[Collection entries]
┌────────
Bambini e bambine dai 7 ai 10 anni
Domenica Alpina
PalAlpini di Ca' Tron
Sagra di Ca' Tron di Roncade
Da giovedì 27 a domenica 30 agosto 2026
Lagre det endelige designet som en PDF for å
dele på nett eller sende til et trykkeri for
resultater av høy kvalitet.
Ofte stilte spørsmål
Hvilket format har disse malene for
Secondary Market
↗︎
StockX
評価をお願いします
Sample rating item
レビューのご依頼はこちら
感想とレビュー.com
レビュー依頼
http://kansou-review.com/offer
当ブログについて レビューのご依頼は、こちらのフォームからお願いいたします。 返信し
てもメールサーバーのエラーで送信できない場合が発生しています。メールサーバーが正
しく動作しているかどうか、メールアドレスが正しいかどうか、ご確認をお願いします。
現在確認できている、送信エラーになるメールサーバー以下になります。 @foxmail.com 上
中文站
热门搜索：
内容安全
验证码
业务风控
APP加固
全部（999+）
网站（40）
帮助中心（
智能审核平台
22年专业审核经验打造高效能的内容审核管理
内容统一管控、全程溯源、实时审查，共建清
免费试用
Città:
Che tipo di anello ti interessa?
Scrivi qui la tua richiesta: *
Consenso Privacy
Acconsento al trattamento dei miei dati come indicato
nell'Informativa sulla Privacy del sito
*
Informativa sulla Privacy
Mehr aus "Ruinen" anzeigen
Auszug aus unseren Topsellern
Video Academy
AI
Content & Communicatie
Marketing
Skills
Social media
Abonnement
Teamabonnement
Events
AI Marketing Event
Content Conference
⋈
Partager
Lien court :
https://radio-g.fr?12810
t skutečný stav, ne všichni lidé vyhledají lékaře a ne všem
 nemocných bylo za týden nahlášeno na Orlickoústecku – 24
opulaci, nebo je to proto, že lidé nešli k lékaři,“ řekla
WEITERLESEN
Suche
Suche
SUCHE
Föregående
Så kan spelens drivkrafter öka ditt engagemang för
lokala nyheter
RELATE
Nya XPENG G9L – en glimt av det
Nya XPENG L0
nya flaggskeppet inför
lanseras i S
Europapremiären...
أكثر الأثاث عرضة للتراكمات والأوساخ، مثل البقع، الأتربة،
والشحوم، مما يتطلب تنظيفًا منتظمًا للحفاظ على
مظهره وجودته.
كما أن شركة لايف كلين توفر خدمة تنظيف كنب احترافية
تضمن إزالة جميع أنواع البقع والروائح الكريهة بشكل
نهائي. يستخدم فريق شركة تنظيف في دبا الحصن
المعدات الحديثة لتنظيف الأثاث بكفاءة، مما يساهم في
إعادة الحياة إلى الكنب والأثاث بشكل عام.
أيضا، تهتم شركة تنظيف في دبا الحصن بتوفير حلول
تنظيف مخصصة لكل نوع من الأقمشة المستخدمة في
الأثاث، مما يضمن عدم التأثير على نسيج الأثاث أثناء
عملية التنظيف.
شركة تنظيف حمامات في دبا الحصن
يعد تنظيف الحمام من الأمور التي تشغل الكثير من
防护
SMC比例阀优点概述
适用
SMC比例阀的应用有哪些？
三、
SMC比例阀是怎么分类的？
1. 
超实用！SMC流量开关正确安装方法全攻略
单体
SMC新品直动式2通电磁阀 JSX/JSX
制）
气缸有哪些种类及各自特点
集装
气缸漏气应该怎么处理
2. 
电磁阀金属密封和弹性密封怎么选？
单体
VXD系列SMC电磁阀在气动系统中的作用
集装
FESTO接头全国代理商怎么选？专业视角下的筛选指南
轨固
└────────
_WHAT IS REQUIRED_
Write out every line of the records above word for word, keeping the original order.

_EXERCISE SOLUTION_
Bambini e bambine dai 7 ai 10 anni
Domenica Alpina
PalAlpini di Ca' Tron
Sagra di Ca' Tron di Roncade
Da giovedì 27 a domenica 30 agosto 2026
Lagre det endelige designet som en PDF for å
dele på nett eller sende til et trykkeri for
resultater av høy kvalitet.
Ofte stilte spørsmål
Hvilket format har disse malene for
Secondary Market
↗︎
StockX
評価をお願いします
Sample rating item
レビューのご依頼はこちら
感想とレビュー.com
レビュー依頼
http://kansou-review.com/offer
当ブログについて レビューのご依頼は、こちらのフォームからお願いいたします。 返信し
てもメールサーバーのエラーで送信できない場合が発生しています。メールサーバーが正
しく動作しているかどうか、メールアドレスが正しいかどうか、ご確認をお願いします。
現在確認できている、送信エラーになるメールサーバー以下になります。 @foxmail.com 上
中文站
热门搜索：
内容安全
验证码
业务风控
APP加固
全部（999+）
网站（40）
帮助中心（
智能审核平台
22年专业审核经验打造高效能的内容审核管理
内容统一管控、全程溯源、实时审查，共建清
免费试用
Città:
Che tipo di anello ti interessa?
Scrivi qui la tua richiesta: *
Consenso Privacy
Acconsento al trattamento dei miei dati come indicato
nell'Informativa sulla Privacy del sito
*
Informativa sulla Privacy
Mehr aus "Ruinen" anzeigen
Auszug aus unseren Topsellern
Video Academy
AI
Content & Communicatie
Marketing
Skills
Social media
Abonnement
Teamabonnement
Events
AI Marketing Event
Content Conference
⋈
Partager
Lien court :
https://radio-g.fr?12810
t skutečný stav, ne všichni lidé vyhledají lékaře a ne všem
 nemocných bylo za týden nahlášeno na Orlickoústecku – 24
opulaci, nebo je to proto, že lidé nešli k lékaři,“ řekla
WEITERLESEN
Suche
Suche
SUCHE
Föregående
Så kan spelens drivkrafter öka ditt engagemang för
lokala nyheter
RELATE
Nya XPENG G9L – en glimt av det
Nya XPENG L0
nya flaggskeppet inför
lanseras i S
Europapremiären...
أكثر الأثاث عرضة للتراكمات والأوساخ، مثل البقع، الأتربة،
والشحوم، مما يتطلب تنظيفًا منتظمًا للحفاظ على
مظهره وجودته.
كما أن شركة لايف كلين توفر خدمة تنظيف كنب احترافية
تضمن إزالة جميع أنواع البقع والروائح الكريهة بشكل
نهائي. يستخدم فريق شركة تنظيف في دبا الحصن
المعدات الحديثة لتنظيف الأثاث بكفاءة، مما يساهم في
إعادة الحياة إلى الكنب والأثاث بشكل عام.
أيضا، تهتم شركة تنظيف في دبا الحصن بتوفير حلول
تنظيف مخصصة لكل نوع من الأقمشة المستخدمة في
الأثاث، مما يضمن عدم التأثير على نسيج الأثاث أثناء
عملية التنظيف.
شركة تنظيف حمامات في دبا الحصن
يعد تنظيف الحمام من الأمور التي تشغل الكثير من
防护
SMC比例阀优点概述
适用
SMC比例阀的应用有哪些？
三、
SMC比例阀是怎么分类的？
1. 
超实用！SMC流量开关正确安装方法全攻略
单体
SMC新品直动式2通电磁阀 JSX/JSX
制）
气缸有哪些种类及各自特点
集装
气缸漏气应该怎么处理
2. 
电磁阀金属密封和弹性密封怎么选？
单体
VXD系列SMC电磁阀在气动系统中的作用
集装
FESTO接头全国代理商怎么选？专业视角下的筛选指南
轨固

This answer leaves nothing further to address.